PASSAGE —
┄┄┄┄┄┄

### It_Wasnt_Me's blog

By It_Wasnt_Me, 7 weeks ago,

I've solved the problem using dijkstra then I found icecuber's submission 96123320

while floyd is $n^3$ and $n <= 1000$, the idea fit in time how that possible ?

aslo see this comment

• +74

 » 7 weeks ago, # |   -25 Try running 10 ^ 9 loop in C++. It runs within 1 second! This happened with my friend as well who had prepared a contest for our college students. Peeps submitted brute force and got AC.Perhaps this is simply a benefit of using C++. I mean you can't do that on any other language like Python.
•  » » 6 weeks ago, # ^ |   +20 maybe the time limit wasn't 1 sec so your friends solution passed.running empty loop for 10^9 in C++ runs in less 1 sec even 10^18, so this is not the reason why the above solution has passed
•  » » » 6 weeks ago, # ^ |   -13 It was one second. And I agree with others here. The constants being real small helps but in general do not write such code. Surprised to see red people doing this.
 » 7 weeks ago, # |   +38 Let's say we have two codes. The first one is iterating from $1$ to $n$ doing just an adding operation and the second one is iterating from $1$ to $n$ but it's doing a lot of calculations (like $10$ adding and multiplying operations). We both agree that both codes have $O(n)$ time complexity, but will they consume the exact same time? Of course not.That's why there is something called the constant. The first code (in the example above) has a very small constant since we only have an adding operation, while the second one has a larger constant. More operations means larger constant.Floyd has a very small constant since you just have to take the minimum between two numbers. So it's not weird that it passes the $1$ second time limit. We usually consider a $O(n^3)$ solution when $n \le 1000$ as a TLE solution because most solutions require enough operations to make the constant large enough to make it a TLE solution.So don't risk coding a $O(n^3)$ code when $n \le 1000$ unless you have no other idea or the constant is so small (like in Floyd).

┄┄┄┄┄┄

[Items in a dataset]
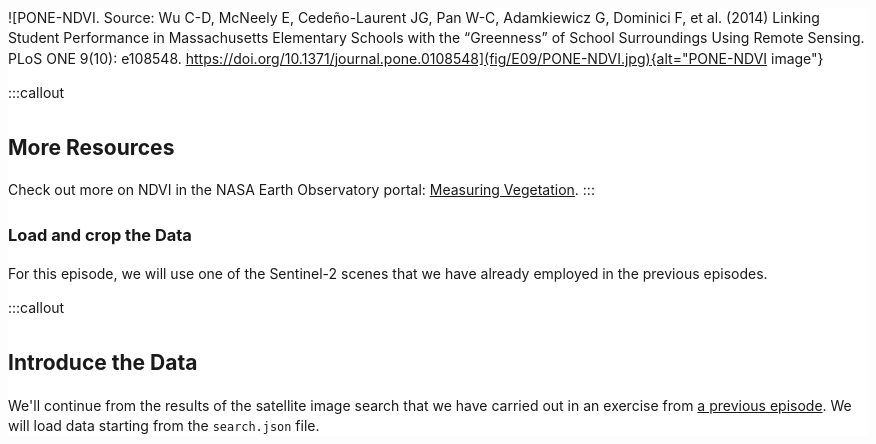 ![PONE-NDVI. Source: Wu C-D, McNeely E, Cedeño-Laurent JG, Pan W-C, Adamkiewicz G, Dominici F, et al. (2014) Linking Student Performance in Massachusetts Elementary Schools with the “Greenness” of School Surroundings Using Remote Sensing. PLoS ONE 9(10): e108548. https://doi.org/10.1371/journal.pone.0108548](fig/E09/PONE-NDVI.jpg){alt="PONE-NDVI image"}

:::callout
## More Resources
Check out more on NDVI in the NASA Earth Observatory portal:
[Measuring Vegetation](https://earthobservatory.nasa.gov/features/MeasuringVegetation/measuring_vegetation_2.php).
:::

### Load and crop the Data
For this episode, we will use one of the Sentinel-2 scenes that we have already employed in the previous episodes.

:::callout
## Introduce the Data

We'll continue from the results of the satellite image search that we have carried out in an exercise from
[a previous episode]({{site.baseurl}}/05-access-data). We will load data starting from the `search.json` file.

┄┄┄┄┄┄

WORK TO COMPLETE —
**a)** In the blog thread, change "college students" to "university students" in the section starting with "By It_Wasnt_Me, 7 weeks" and going on through "language like Python.".
**b)** Please condense the comment in the thread that begins "Let's say we have two codes" into a short bulleted list of its main points.
You can set the records aside; none of them is needed here.

SOLUTIONS —
**a)**
By It_Wasnt_Me, 7 weeks ago,

I've solved the problem using dijkstra then I found icecuber's submission 96123320

while floyd is $n^3$ and $n <= 1000$, the idea fit in time how that possible ?

aslo see this comment

• +74

 » 7 weeks ago, # |   -25 Try running 10 ^ 9 loop in C++. It runs within 1 second! This happened with my friend as well who had prepared a contest for our university students. Peeps submitted brute force and got AC.Perhaps this is simply a benefit of using C++. I mean you can't do that on any other language like Python.

**b)**
- Two O(n) loops don't take the same time if one does a single addition per step and the other does many additions and multiplications. The difference is called the constant.
- More operations per step means a larger constant.
- Floyd has a very small constant because each step only takes the minimum of two numbers, so it can pass the 1-second time limit.
- An O(n^3) solution for n ≤ 1000 is usually considered TLE because most such solutions have a large enough constant.
- Don't risk coding O(n^3) for n ≤ 1000 unless there is no other idea or the constant is very small, as in Floyd.